Exercise instructions: Gather every line of the items below that contains the word "many".

Records for the task:
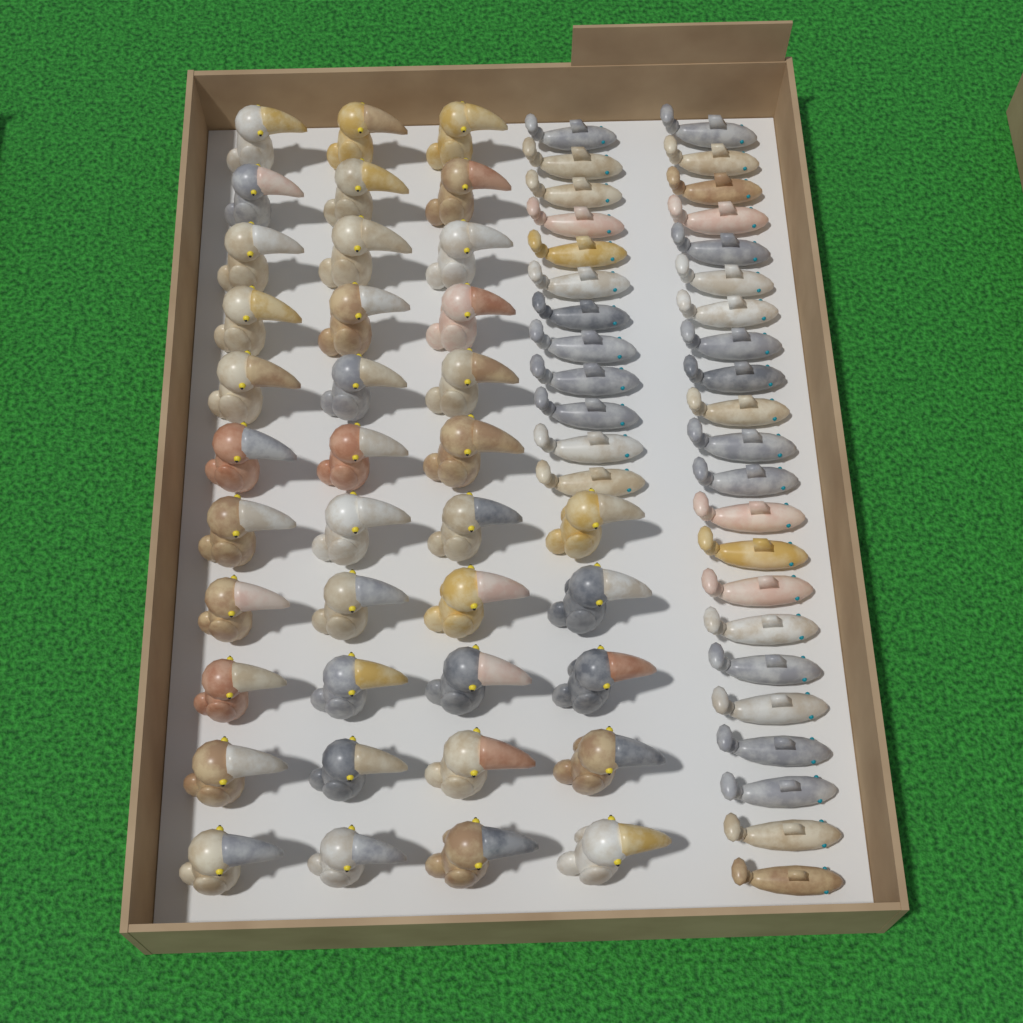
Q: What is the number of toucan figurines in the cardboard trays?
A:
...
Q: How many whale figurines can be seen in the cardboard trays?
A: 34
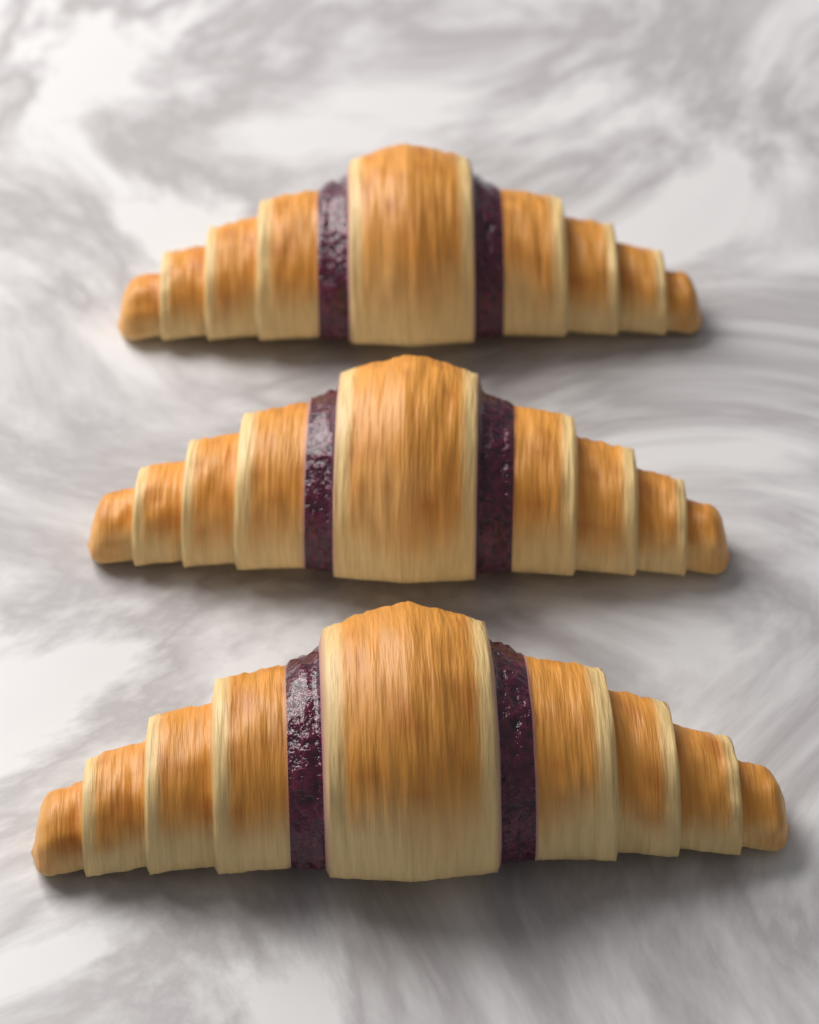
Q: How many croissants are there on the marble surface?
==
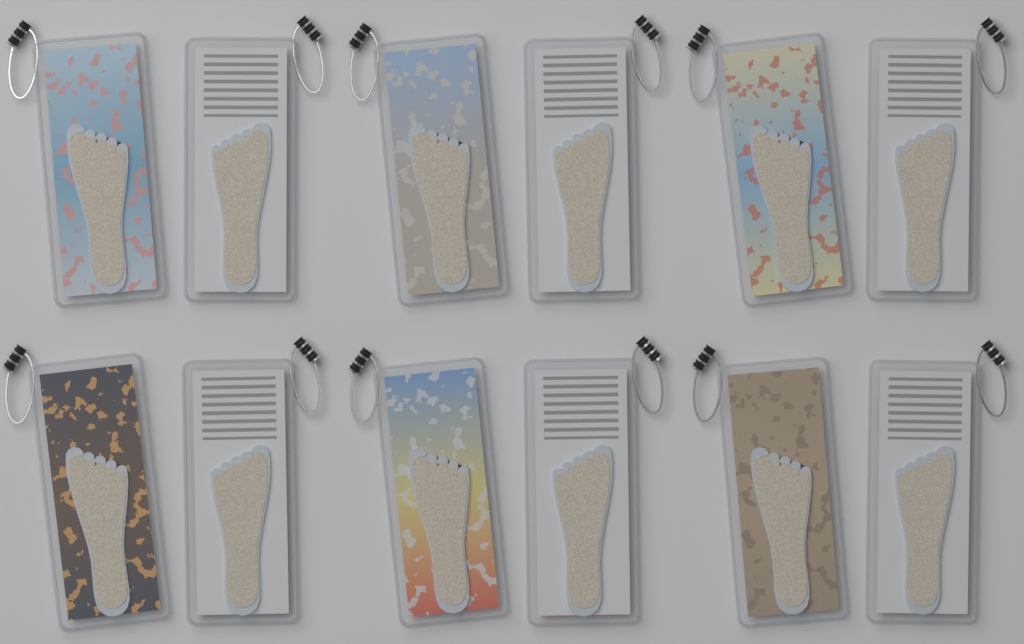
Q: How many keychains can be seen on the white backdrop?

Written answer:
Q: How many whale figurines can be seen in the cardboard trays?
Q: How many croissants are there on the marble surface?
Q: How many keychains can be seen on the white backdrop?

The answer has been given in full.